Brazilian President Luis Inacio Lula da Silva has vowed to punish supporters of the country’s former leader Jair Bolsonaro after storming parliament.
Supporters of the deposed far-right leader also stormed the Supreme Court and surrounded the presidential palace.
But in the capital Brasilia, police regained control of the building on Sunday night after hours of clashes.
After arriving, Lula toured the Supreme Court building and personally checked the extent of the damage.
The Brasilia Civil Police said 300 people had been arrested.
The city’s governor, Ibanez Rocha, has been suspended from office for 90 days by the Supreme Court. Judge Alexandre de Moraes accused him of failing to prevent the riot and being “painfully silent” about the attack.

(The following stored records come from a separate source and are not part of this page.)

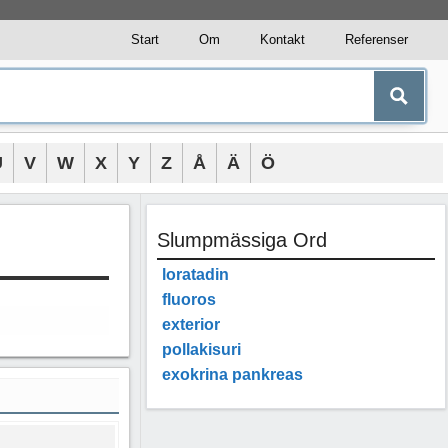
Start
Om
Kontakt
Referenser
U
V
W
X
Y
Z
Å
Ä
Ö
Slumpmässiga Ord
loratadin
fluoros
exterior
pollakisuri
exokrina pankreas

Rocha has apologized for Sunday’s incident.
Left-wing leaders and groups across Brazil are calling for pro-democracy rallies.

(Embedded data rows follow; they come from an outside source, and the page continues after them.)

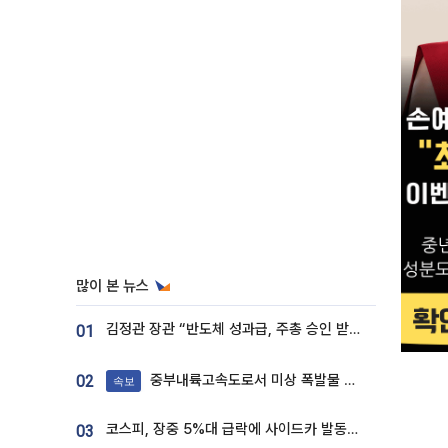
많이 본 뉴스
김정관 장관 “반도체 성과급, 주총 승인 받도록”…상법·자본시장법 개정 시사
01
중부내륙고속도로서 미상 폭발물 발견
02
속보
코스피, 장중 5%대 급락에 사이드카 발동…삼성·SK 동반 폭락
03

Thousands of demonstrators in T‑shirts and yellow Brazilian flags overwhelmed the police and ravaged the heart of the Brazilian state in this dramatic scene just one week after President Lula’s inauguration.
Veteran leaders of the Left were forced to declare a state of emergency and send National Guard forces into the capital to restore order.
It also ordered a 24-hour closure of the center of the capital, including boulevards housing government offices.
Justice Minister Flavio Dino said about 40 buses used to transport protesters to the capital had been seized, calling the invasion “an absurd attempt to force the (protesters’) will on them.”
Bolsonaro has repeatedly refused to concede defeat in October’s elections and left the country last week without attending his inauguration when he was supposed to hand over the iconic presidential sash.
The 67-year-old, who lives in Florida, posted a Twitter message about six hours after the riots broke out, condemning the attack and denying responsibility for encouraging the mob.
Before arriving in Brasilia, Lula said his spectacle in Brasilia was “unprecedented in the history of our country” and called the violence “an act of hooligans and fascists”.
He then targeted the security forces, who he accused of “incompetence, malice and malice” for failing to prevent demonstrators from entering parliament.